EXERCISE DETAILS:
An exact copy of the data below is needed; please leave out any pictures.

::: RAW DATA

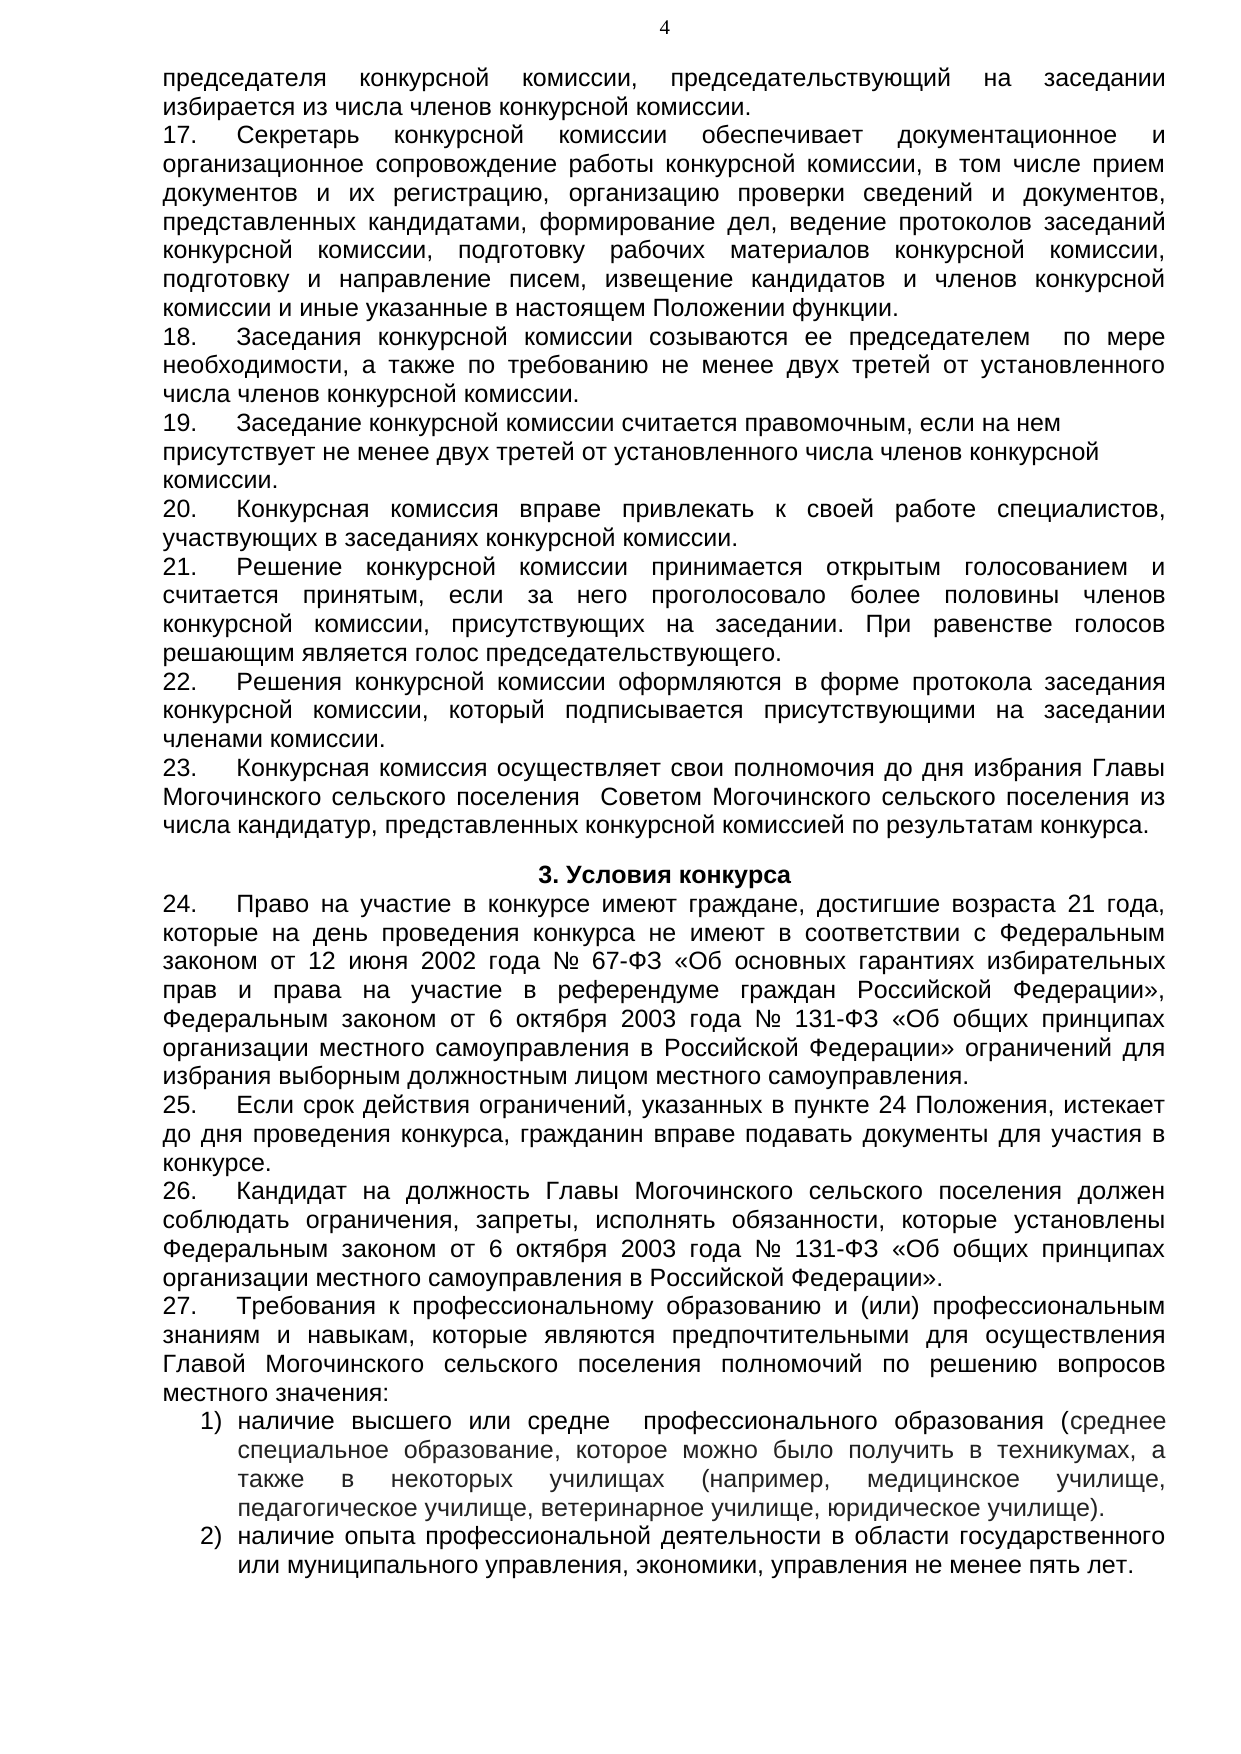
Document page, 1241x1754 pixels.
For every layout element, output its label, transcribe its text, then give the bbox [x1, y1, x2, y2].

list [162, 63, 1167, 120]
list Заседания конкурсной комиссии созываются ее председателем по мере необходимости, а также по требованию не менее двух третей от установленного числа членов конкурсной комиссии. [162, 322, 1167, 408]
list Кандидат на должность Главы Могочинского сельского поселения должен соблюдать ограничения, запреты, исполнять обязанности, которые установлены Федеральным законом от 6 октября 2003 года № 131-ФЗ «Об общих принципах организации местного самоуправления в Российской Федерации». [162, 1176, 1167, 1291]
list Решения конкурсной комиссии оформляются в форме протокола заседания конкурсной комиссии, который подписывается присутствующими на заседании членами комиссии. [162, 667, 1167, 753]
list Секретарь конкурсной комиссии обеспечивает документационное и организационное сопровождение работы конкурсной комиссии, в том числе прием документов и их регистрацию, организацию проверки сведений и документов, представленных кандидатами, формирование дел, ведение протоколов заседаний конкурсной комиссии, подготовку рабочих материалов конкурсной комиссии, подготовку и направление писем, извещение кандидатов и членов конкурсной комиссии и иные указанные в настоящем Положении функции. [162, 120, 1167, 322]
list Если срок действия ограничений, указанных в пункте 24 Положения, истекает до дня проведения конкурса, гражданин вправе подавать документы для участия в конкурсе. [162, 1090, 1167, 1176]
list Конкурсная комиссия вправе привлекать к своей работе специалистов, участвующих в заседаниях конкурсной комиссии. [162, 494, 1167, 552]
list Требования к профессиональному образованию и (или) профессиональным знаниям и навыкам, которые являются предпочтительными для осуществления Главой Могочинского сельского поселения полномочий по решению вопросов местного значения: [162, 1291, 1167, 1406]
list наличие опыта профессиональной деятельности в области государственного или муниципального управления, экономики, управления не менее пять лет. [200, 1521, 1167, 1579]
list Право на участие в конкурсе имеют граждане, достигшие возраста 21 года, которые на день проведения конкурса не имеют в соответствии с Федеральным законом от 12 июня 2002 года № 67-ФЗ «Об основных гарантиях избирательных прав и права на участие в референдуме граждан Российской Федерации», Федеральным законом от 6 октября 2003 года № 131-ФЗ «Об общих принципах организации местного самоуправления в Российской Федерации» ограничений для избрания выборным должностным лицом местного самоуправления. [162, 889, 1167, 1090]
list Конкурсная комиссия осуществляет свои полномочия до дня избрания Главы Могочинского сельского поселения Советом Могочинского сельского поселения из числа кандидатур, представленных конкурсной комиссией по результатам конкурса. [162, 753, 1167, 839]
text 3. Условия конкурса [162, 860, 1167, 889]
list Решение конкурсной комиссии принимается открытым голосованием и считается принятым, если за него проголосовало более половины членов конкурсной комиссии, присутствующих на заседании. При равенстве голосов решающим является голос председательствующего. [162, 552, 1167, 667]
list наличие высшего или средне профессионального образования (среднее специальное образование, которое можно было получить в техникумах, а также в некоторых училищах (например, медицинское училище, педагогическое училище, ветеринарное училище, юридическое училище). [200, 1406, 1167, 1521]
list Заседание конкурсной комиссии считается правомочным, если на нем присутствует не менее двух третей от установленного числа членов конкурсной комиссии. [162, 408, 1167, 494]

::::::

THE ANSWER:
Document page, 1241x1754 pixels.
For every layout element, output its label, transcribe its text, then give the bbox [x1, y1, x2, y2].

list [162, 63, 1167, 120]
list Заседания конкурсной комиссии созываются ее председателем по мере необходимости, а также по требованию не менее двух третей от установленного числа членов конкурсной комиссии. [162, 322, 1167, 408]
list Кандидат на должность Главы Могочинского сельского поселения должен соблюдать ограничения, запреты, исполнять обязанности, которые установлены Федеральным законом от 6 октября 2003 года № 131-ФЗ «Об общих принципах организации местного самоуправления в Российской Федерации». [162, 1176, 1167, 1291]
list Решения конкурсной комиссии оформляются в форме протокола заседания конкурсной комиссии, который подписывается присутствующими на заседании членами комиссии. [162, 667, 1167, 753]
list Секретарь конкурсной комиссии обеспечивает документационное и организационное сопровождение работы конкурсной комиссии, в том числе прием документов и их регистрацию, организацию проверки сведений и документов, представленных кандидатами, формирование дел, ведение протоколов заседаний конкурсной комиссии, подготовку рабочих материалов конкурсной комиссии, подготовку и направление писем, извещение кандидатов и членов конкурсной комиссии и иные указанные в настоящем Положении функции. [162, 120, 1167, 322]
list Если срок действия ограничений, указанных в пункте 24 Положения, истекает до дня проведения конкурса, гражданин вправе подавать документы для участия в конкурсе. [162, 1090, 1167, 1176]
list Конкурсная комиссия вправе привлекать к своей работе специалистов, участвующих в заседаниях конкурсной комиссии. [162, 494, 1167, 552]
list Требования к профессиональному образованию и (или) профессиональным знаниям и навыкам, которые являются предпочтительными для осуществления Главой Могочинского сельского поселения полномочий по решению вопросов местного значения: [162, 1291, 1167, 1406]
list наличие опыта профессиональной деятельности в области государственного или муниципального управления, экономики, управления не менее пять лет. [200, 1521, 1167, 1579]
list Право на участие в конкурсе имеют граждане, достигшие возраста 21 года, которые на день проведения конкурса не имеют в соответствии с Федеральным законом от 12 июня 2002 года № 67-ФЗ «Об основных гарантиях избирательных прав и права на участие в референдуме граждан Российской Федерации», Федеральным законом от 6 октября 2003 года № 131-ФЗ «Об общих принципах организации местного самоуправления в Российской Федерации» ограничений для избрания выборным должностным лицом местного самоуправления. [162, 889, 1167, 1090]
list Конкурсная комиссия осуществляет свои полномочия до дня избрания Главы Могочинского сельского поселения Советом Могочинского сельского поселения из числа кандидатур, представленных конкурсной комиссией по результатам конкурса. [162, 753, 1167, 839]
text 3. Условия конкурса [162, 860, 1167, 889]
list Решение конкурсной комиссии принимается открытым голосованием и считается принятым, если за него проголосовало более половины членов конкурсной комиссии, присутствующих на заседании. При равенстве голосов решающим является голос председательствующего. [162, 552, 1167, 667]
list наличие высшего или средне профессионального образования (среднее специальное образование, которое можно было получить в техникумах, а также в некоторых училищах (например, медицинское училище, педагогическое училище, ветеринарное училище, юридическое училище). [200, 1406, 1167, 1521]
list Заседание конкурсной комиссии считается правомочным, если на нем присутствует не менее двух третей от установленного числа членов конкурсной комиссии. [162, 408, 1167, 494]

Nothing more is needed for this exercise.